**SUPPLIED DATA:**
▼
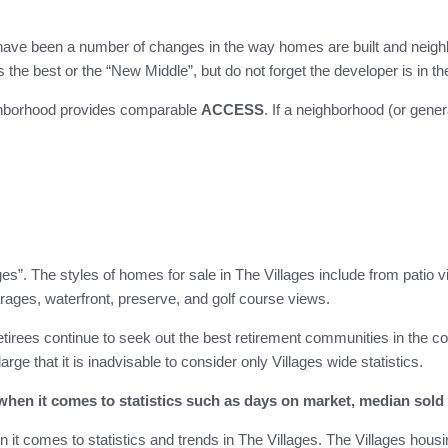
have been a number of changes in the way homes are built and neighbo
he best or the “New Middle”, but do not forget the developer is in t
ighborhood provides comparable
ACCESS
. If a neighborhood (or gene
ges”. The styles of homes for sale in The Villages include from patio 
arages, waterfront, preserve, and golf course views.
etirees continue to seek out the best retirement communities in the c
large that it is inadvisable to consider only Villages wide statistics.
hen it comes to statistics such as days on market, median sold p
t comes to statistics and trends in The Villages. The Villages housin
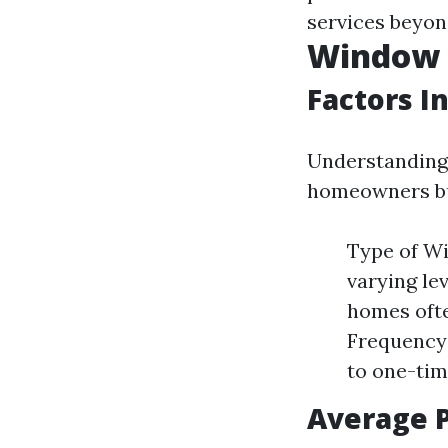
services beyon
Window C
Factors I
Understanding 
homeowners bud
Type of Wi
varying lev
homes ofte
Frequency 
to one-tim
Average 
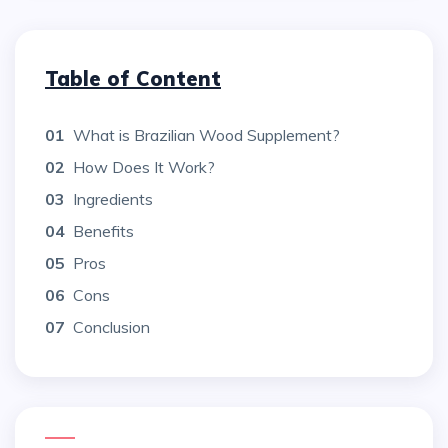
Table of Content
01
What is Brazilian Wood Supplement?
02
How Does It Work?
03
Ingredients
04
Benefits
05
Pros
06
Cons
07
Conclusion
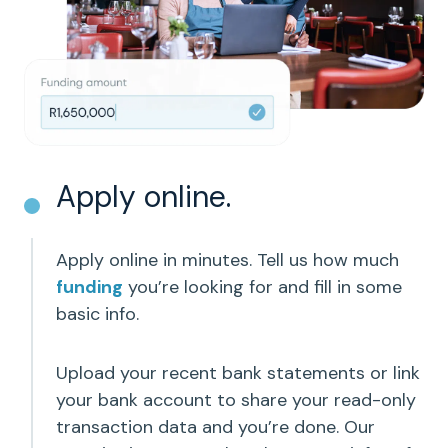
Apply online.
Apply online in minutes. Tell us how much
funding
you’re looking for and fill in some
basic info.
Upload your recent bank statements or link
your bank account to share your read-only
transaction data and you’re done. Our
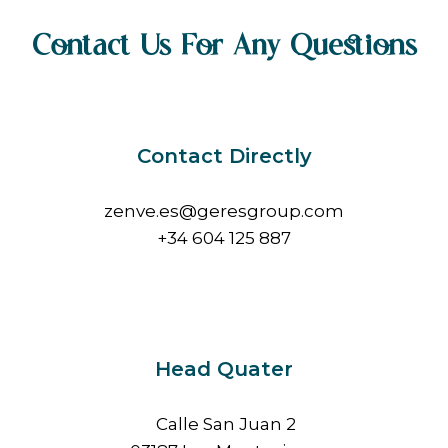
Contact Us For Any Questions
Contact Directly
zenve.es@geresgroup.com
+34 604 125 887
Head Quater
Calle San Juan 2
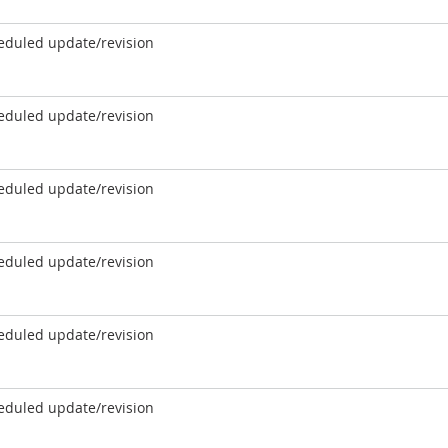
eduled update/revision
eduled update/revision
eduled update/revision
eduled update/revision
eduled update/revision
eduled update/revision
▲
Only the lines from the one containing "Table of Content" through the last line of the material are to be restated word for word; no picture is to be included.

Table of Content
01
What is Brazilian Wood Supplement?
02
How Does It Work?
03
Ingredients
04
Benefits
05
Pros
06
Cons
07
Conclusion
Apply online.
Apply online in minutes. Tell us how much
funding
you’re looking for and fill in some
basic info.
Upload your recent bank statements or link
your bank account to share your read-only
transaction data and you’re done. Our
Contact Us For Any Questions
Contact Directly
zenve.es@geresgroup.com
+34 604 125 887
Head Quater
Calle San Juan 2
eduled update/revision
eduled update/revision
eduled update/revision
eduled update/revision
eduled update/revision
eduled update/revision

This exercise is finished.